=== WORK ITEM A ===
Answer these questions from the passage about the Gray Parrot, one answer per line:
(i) Between which dates are the Jataka tales dated?
(ii) What does the parrot fill with water?
(iii) What does the god change into?
=== WORK ITEM B ===
Summarize the passage about the Gray Parrot in two sentences.

For today’s dharma talk I want to start with a story from a collection of stories from early Buddhism, called the Jataka tales. These tales consist of numerous anecdotes and fables that depict the Buddha in previous lives sometimes as an animal, sometimes as a human. The tales were written to give insight into the character and long efforts of the Buddha through all of his lifetimes to attain awakening. The Jataka tales are dated between 300 BC and 400 AD.
So here is the story of the Gray Parrot
♦
The Buddha was once a little gray parrot.
When lightning sets a tree ablaze and her forest begins to burn, the parrot cries out a warning to others: “Fire! Run to the river!” Then she flies toward the safety of the river and its other shore.
But as she flies, she sees below her animals and trees already trapped, surrounded by flames. And suddenly she sees a way to save them. She flies to the river. The animals already huddled safely there are sure nothing more can be done. Each offers a valid reason for staying safely put and not making further efforts. But the little parrot says she has spotted a way, so she must try.
She wets her feathers in the river, fills a leaf cup with water, and flies back over the burning forest. Back and forth she flies carrying drops of water. Her feathers become charred, her claws crack, her eyes burn red as coals.
A god looking down sees her. Other gods laugh at her foolishness, but this god changes into a great eagle, flies down, and tells her, as it’s hopeless, to turn back. She won’t listen but continues bringing drops of water. Seeing her selfless bravery, the god is overwhelmed and begins to weep. His tears put out the fire and heal all the animals, plants, and trees. Falling on the little parrot, the tears cause her charred feathers to grow back red as fire, blue as a river, green as a forest, yellow as sunlight. She is now a beautiful bird The parrot flies happily over the healed forest she has saved.

=== Records from a dataset ===
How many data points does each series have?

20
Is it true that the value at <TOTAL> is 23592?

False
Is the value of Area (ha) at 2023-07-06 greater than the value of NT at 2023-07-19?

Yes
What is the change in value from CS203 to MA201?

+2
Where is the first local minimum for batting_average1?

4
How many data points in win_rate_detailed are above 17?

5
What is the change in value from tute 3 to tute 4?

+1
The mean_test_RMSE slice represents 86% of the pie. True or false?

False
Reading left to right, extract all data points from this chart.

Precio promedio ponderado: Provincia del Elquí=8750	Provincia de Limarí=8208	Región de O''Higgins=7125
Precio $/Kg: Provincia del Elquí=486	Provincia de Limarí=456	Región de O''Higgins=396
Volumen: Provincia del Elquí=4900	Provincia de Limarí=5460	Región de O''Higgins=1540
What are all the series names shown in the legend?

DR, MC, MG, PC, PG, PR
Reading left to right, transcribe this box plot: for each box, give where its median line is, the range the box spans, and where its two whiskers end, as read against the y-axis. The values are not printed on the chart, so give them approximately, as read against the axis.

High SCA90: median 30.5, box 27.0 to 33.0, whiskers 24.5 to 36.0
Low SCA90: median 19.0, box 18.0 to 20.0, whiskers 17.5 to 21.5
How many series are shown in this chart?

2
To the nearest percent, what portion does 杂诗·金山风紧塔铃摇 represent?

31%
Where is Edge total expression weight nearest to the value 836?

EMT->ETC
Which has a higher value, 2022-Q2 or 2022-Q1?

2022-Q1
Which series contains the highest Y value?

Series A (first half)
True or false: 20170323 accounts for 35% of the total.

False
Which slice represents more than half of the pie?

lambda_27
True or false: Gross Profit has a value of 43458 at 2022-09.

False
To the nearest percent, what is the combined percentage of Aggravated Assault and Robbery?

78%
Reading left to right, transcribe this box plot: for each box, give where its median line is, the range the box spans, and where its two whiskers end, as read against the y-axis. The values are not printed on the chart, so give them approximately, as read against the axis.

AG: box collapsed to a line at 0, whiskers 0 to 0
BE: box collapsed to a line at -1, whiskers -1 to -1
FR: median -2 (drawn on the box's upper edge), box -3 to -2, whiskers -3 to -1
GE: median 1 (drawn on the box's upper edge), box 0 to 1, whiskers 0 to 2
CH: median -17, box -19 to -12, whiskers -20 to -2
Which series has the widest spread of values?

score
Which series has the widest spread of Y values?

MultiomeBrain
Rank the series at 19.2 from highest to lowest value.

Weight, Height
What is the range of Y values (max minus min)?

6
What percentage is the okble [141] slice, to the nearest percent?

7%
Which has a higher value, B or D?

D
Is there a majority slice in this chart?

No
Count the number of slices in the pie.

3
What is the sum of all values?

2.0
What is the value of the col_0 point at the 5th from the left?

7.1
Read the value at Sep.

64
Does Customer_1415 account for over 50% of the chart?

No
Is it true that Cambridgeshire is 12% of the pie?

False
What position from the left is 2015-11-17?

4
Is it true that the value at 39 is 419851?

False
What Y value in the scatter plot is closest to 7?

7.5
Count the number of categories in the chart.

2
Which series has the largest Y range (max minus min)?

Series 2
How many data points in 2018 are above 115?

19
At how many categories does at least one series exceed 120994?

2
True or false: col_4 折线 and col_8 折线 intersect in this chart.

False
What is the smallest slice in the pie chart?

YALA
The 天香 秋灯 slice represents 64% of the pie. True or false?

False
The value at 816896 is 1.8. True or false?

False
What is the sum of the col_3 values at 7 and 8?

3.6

=== PROBLEM SOLUTION A ===
(i) Between 300 BC and 400 AD.
(ii) A leaf cup.
(iii) A great eagle.

=== PROBLEM SOLUTION B ===
The passage introduces the Jataka tales, early Buddhist stories dated between 300 BC and 400 AD that show the Buddha in previous lives, and then tells how the Buddha, once a little gray parrot, carried drops of water back and forth over her burning forest to save the trapped animals and trees. Moved by her selfless bravery, a god weeps, and his tears put out the fire, heal the forest, and make the parrot's charred feathers grow back in bright colors.